The medical benefits of cannabis are becoming better documented in clinical studies, yet federal marijuana legalization lags. Still, these doctors are standing up in support of medical marijuana, and here’s why.
Federal Law Inhibits Medical Support and Research
Legalization rolls on across North America, as Canada gave a national green light to recreational cannabis in October, and three more U.S. states in the midterm elections approved ballot measures. Internationally, several EU countries allow for doctor-prescribed, cannabis-derived medicines to be used for chronic pain, post-traumatic stress disorder, chemo side effects and other disorders and ailments.
Federally speaking, cannabis remains a schedule I substance, and therefore many licensed professionals are reluctant to publicly support the drug. Because of this, cannabis is restrictively difficult to study in a clinical setting. However, the American Medical Association updated its policies in 2017 to state that more studies need to be performed, and the schedule I status reviewed in order to facilitate research.
Some Physicians Support Legalization and Promote the Medical Benefits of Cannabis
Federal scheduling doesn’t stop some physicians from pushing for legalization and speaking out about the benefits of medicinal cannabis use.
The Knox family, a husband and wife team alongside their two physician daughters, has spent years studying cannabis research, the endocannabinoid system and working to actually practice medicine with cannabis. This is in stark contrast to the “card-mill” system where doctors see as many medical marijuana patients in as little time as possible.
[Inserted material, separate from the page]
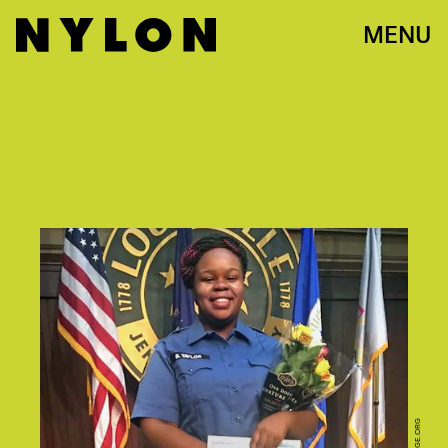
MENU
CHANGE.ORG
The Knox family founded the American Cannabinoid Clinics, which are focused on providing each patient with a personalized experience. Cannabis has different effects on different people, and various products will have differences, as well. The Knoxes want to be able to offer guidance for clients rather than just a prescription card.
Chicago surgeon Dr. Charles Bush-Joseph realizes that patients in chronic pain benefit from medical cannabis as an alternative to opioids. Opioid addiction is especially high in his home state of Illinois, where the U.S. Centers for Disease Control and Prevention reports 40 prescription opioid deaths each day. When it comes to treating pain, medical marijuana has proven more effective than numerous narcotic painkillers such as Vicodin, with less potential for addiction.
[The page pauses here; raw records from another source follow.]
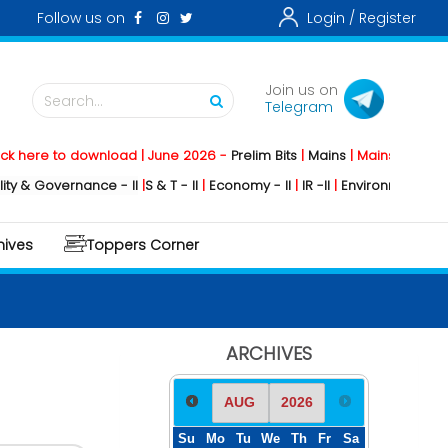
Follow us on
Login /
Register
Join us on
Search...
Telegram
to download | June 2026 -
Prelim Bits
|
Mains
|
Mainstorming
2026 -
So
ernance - II
|
S & T - II
|
Economy - II
|
IR -II
|
Environment - II
|
Geograph
hives
Toppers Corner
ARCHIVES
Su
Mo
Tu
We
Th
Fr
Sa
Dr. Bush-Joseph has teamed up with Dr. Leslie Mendoza Temple and Dr. Laurence Levine to form Physicians Against Injurious Narcotics, or PAIN. The doctors help push legislation to expand state medical marijuana programs and increase clinical research. Another organization, Doctors for Cannabis Regulation (DFCR) is a large group of physicians who recognize that prohibition is unnecessary and promote legalization and regulation of cannabis.
With a growing body of research supporting marijuana use for medical purposes and a majority of Americans in support of legalization, we can remain hopeful for the future of cannabis legalization. In the meantime, some physicians continue to push for reclassification of the drug and are bravely battling social stigma regarding the substance to make it less restricted.